ASSIGNED TASK: Give the lines from the start of the entries through the line containing "Restaurant & Cafe Cleaning" as a numbered list, both ends included and blank lines left out.

DATA EXTRACTS:
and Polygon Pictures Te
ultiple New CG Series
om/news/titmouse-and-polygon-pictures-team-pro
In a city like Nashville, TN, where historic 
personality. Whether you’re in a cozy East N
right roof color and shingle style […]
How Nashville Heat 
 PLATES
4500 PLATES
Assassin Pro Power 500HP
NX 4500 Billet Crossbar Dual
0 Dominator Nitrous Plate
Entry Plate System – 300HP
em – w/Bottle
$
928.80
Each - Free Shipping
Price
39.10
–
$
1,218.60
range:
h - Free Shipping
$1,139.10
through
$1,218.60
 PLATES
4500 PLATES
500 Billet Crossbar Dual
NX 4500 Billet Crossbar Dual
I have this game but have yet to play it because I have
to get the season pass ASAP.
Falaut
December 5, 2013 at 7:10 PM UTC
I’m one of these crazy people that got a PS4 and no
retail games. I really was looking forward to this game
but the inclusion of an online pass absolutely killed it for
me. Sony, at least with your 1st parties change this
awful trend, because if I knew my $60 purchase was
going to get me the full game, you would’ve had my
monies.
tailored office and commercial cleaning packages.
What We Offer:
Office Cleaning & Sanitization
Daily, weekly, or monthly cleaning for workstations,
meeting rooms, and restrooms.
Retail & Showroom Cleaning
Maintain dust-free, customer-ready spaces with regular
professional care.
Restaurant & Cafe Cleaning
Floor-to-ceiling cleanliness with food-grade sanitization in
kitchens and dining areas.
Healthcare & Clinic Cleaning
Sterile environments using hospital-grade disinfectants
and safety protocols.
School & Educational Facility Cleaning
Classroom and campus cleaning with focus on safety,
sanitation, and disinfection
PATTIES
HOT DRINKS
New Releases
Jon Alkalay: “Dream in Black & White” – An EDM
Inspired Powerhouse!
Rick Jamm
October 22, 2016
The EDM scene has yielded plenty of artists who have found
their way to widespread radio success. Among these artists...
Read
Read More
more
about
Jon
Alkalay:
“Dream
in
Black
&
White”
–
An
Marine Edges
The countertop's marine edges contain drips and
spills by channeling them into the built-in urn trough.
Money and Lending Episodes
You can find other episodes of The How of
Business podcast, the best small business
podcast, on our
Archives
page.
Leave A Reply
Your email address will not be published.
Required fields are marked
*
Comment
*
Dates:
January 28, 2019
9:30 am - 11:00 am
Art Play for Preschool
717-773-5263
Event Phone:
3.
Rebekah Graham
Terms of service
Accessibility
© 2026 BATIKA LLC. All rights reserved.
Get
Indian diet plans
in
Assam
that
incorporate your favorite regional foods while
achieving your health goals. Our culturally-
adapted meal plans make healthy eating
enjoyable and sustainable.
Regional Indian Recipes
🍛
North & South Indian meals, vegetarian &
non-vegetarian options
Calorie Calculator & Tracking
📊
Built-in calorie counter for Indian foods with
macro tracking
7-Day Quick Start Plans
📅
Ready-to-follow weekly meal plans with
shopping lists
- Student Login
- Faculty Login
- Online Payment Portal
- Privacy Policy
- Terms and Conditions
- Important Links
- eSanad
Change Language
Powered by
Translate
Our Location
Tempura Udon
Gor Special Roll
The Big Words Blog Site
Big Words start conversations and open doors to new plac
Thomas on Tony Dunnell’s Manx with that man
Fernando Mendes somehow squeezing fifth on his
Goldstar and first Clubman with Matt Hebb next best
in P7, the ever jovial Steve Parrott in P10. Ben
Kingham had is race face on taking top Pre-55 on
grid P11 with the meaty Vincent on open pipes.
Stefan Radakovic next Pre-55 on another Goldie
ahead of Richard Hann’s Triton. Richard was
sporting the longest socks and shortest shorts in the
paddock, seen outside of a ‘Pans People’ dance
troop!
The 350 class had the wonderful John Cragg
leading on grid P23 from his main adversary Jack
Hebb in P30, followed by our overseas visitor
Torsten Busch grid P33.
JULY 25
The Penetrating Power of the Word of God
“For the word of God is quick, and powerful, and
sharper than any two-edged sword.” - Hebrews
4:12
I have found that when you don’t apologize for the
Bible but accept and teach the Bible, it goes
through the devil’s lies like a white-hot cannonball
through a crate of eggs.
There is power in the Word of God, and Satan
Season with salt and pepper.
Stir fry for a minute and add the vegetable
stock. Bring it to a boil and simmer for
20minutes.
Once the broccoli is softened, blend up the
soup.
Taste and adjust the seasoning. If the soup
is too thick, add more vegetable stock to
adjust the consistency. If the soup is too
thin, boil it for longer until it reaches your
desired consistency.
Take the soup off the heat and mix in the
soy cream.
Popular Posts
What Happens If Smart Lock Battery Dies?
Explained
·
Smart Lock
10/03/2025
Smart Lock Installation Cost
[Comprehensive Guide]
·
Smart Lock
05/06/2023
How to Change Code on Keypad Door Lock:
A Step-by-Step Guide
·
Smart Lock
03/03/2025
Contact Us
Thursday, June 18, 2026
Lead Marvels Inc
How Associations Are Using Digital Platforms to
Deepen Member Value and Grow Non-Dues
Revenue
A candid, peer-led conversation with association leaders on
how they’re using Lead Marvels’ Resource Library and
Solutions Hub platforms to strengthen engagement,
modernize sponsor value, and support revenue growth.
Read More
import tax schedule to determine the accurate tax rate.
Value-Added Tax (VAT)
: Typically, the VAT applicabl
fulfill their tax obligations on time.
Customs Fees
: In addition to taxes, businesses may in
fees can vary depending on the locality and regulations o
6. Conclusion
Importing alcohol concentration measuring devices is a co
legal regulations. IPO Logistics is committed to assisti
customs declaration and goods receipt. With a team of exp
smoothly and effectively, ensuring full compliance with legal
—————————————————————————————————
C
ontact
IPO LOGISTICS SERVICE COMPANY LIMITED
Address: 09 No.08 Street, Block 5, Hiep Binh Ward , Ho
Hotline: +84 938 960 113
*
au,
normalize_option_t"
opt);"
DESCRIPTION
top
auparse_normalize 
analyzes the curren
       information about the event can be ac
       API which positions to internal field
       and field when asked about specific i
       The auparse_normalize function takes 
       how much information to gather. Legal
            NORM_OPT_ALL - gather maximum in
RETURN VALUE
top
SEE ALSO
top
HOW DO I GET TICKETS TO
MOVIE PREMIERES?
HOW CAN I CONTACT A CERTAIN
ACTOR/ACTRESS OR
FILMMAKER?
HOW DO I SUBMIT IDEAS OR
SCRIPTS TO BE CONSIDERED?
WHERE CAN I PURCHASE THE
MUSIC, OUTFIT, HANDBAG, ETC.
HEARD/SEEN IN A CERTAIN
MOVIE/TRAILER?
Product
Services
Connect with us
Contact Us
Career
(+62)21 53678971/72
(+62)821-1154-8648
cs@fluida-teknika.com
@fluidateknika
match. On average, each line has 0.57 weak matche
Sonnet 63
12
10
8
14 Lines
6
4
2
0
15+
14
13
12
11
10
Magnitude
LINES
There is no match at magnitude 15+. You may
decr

SOLUTION FOR THIS EXERCISE:
1. and Polygon Pictures Te
2. ultiple New CG Series
3. om/news/titmouse-and-polygon-pictures-team-pro
4. In a city like Nashville, TN, where historic 
5. personality. Whether you’re in a cozy East N
6. right roof color and shingle style […]
7. How Nashville Heat 
8.  PLATES
9. 4500 PLATES
10. Assassin Pro Power 500HP
11. NX 4500 Billet Crossbar Dual
12. 0 Dominator Nitrous Plate
13. Entry Plate System – 300HP
14. em – w/Bottle
15. $
16. 928.80
17. Each - Free Shipping
18. Price
19. 39.10
20. –
21. $
22. 1,218.60
23. range:
24. h - Free Shipping
25. $1,139.10
26. through
27. $1,218.60
28.  PLATES
29. 4500 PLATES
30. 500 Billet Crossbar Dual
31. NX 4500 Billet Crossbar Dual
32. I have this game but have yet to play it because I have
33. to get the season pass ASAP.
34. Falaut
35. December 5, 2013 at 7:10 PM UTC
36. I’m one of these crazy people that got a PS4 and no
37. retail games. I really was looking forward to this game
38. but the inclusion of an online pass absolutely killed it for
39. me. Sony, at least with your 1st parties change this
40. awful trend, because if I knew my $60 purchase was
41. going to get me the full game, you would’ve had my
42. monies.
43. tailored office and commercial cleaning packages.
44. What We Offer:
45. Office Cleaning & Sanitization
46. Daily, weekly, or monthly cleaning for workstations,
47. meeting rooms, and restrooms.
48. Retail & Showroom Cleaning
49. Maintain dust-free, customer-ready spaces with regular
50. professional care.
51. Restaurant & Cafe Cleaning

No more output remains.